**Exercise description:**
Excluding images, repeat the data exactly as given.

**Collected data:**
#####

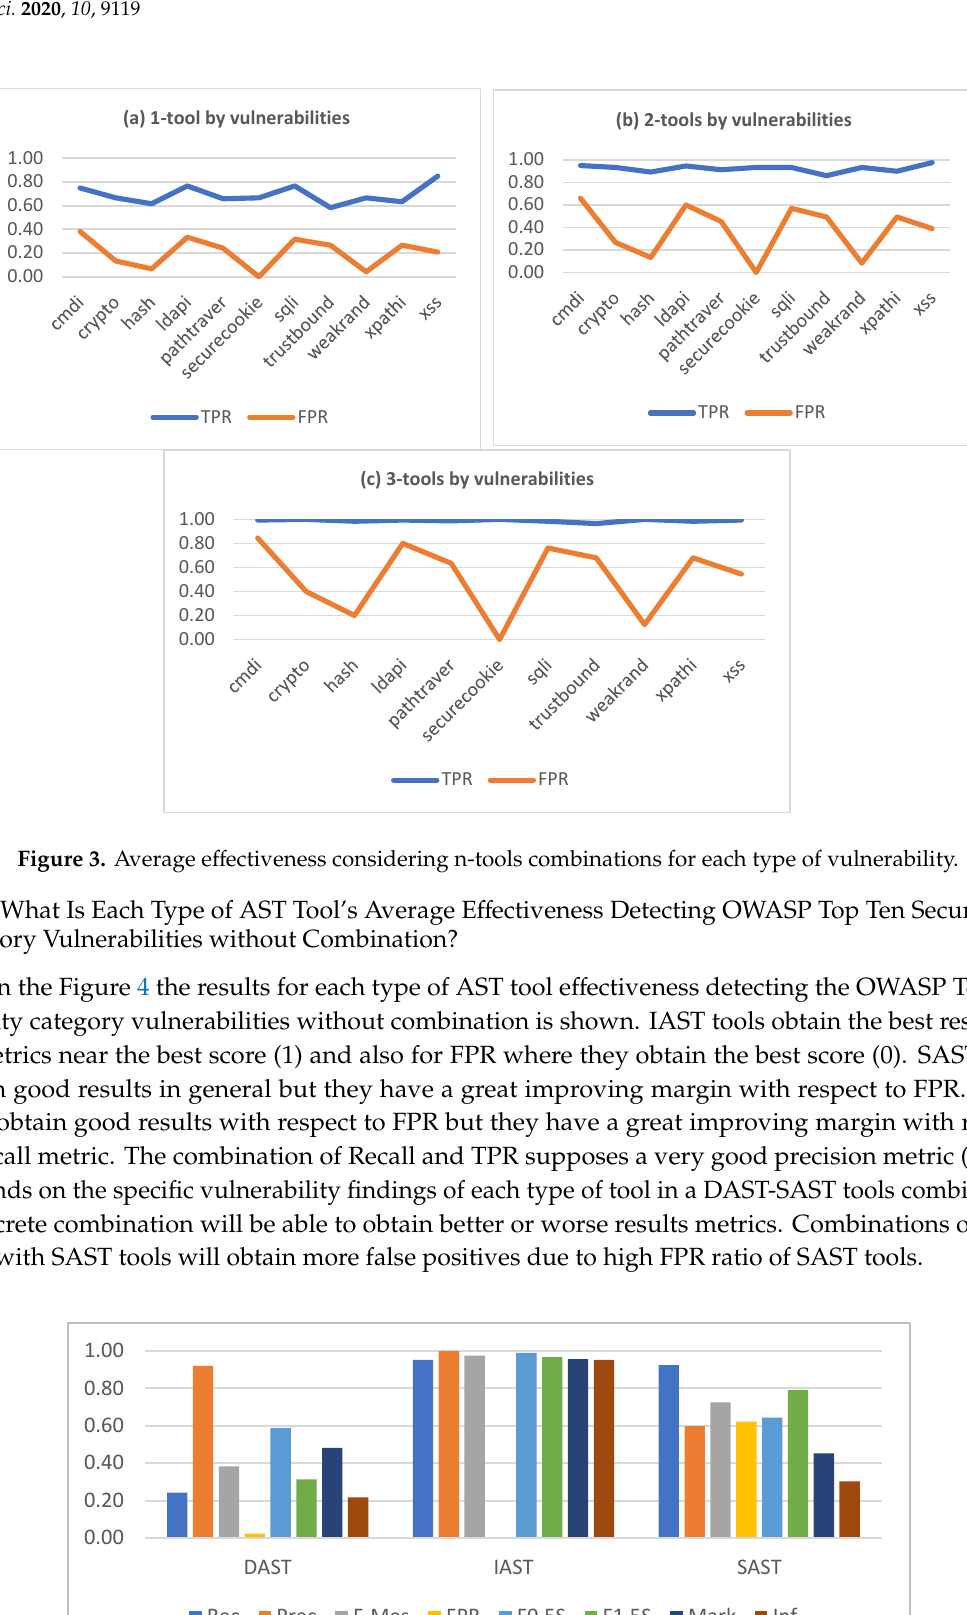
Figure 4. Tools metrics comparison without combination.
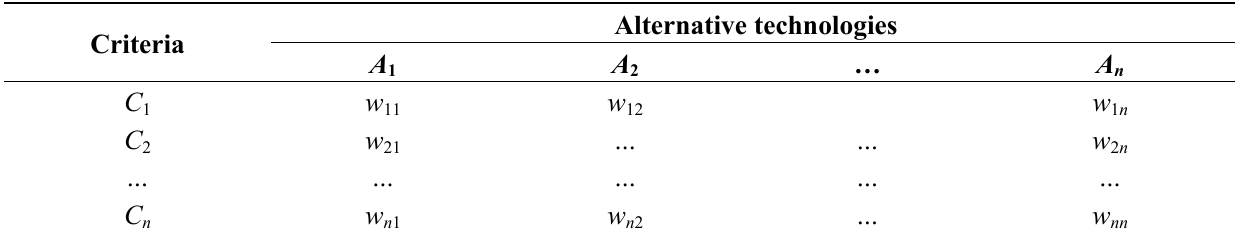
Table 2. Multi-criteria analysis (MCA) decision matrix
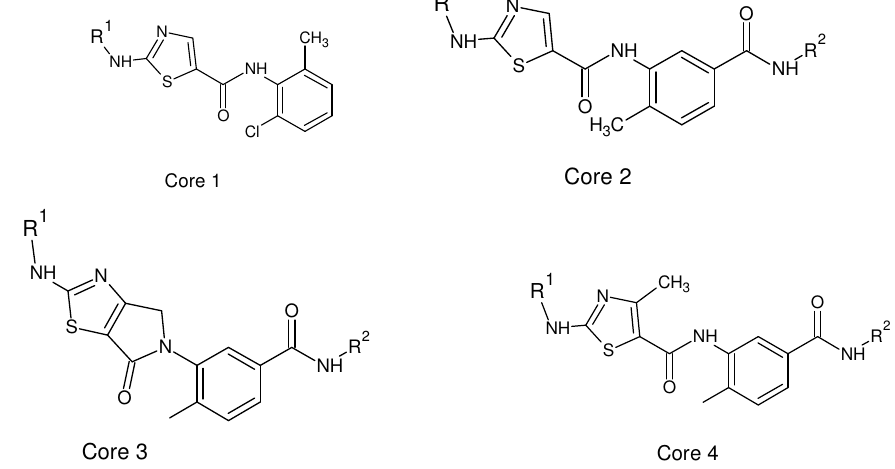
Figure 1. Core molecules of MAP kinase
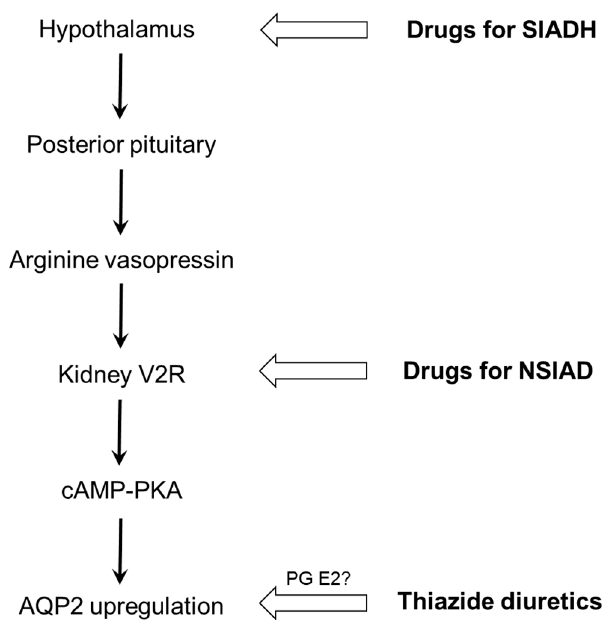
Figure 5. Different levels of action for drug-induced hyponatremia. Drugs that induce SIADH include vincristine and ifosfamide, and representative drugs for NSIAD are haloperidol, sertraline, carbamazepine, and cyclophosphamide. AQP2, aquaporin-2; cAMP, cyclic adenosine monophos- phate; NSIAD, nephrogenic syndrome of inappropriate antidiuresis; PG, prostaglandin; PKA, protein kinase A; SIADH, syndrome of inappropriate antidiuretic hormone secretion. Funding: This work was supported by a grant from the National Research Foundation of Korea (NRF-2018R1D1A1A02047590).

#####

**Exercise output:**
Figure 4. Tools metrics comparison without combination.
Table 2. Multi-criteria analysis (MCA) decision matrix
Figure 1. Core molecules of MAP kinase
Figure 5. Different levels of action for drug-induced hyponatremia. Drugs that induce SIADH include vincristine and ifosfamide, and representative drugs for NSIAD are haloperidol, sertraline, carbamazepine, and cyclophosphamide. AQP2, aquaporin-2; cAMP, cyclic adenosine monophos- phate; NSIAD, nephrogenic syndrome of inappropriate antidiuresis; PG, prostaglandin; PKA, protein kinase A; SIADH, syndrome of inappropriate antidiuretic hormone secretion. Funding: This work was supported by a grant from the National Research Foundation of Korea (NRF-2018R1D1A1A02047590).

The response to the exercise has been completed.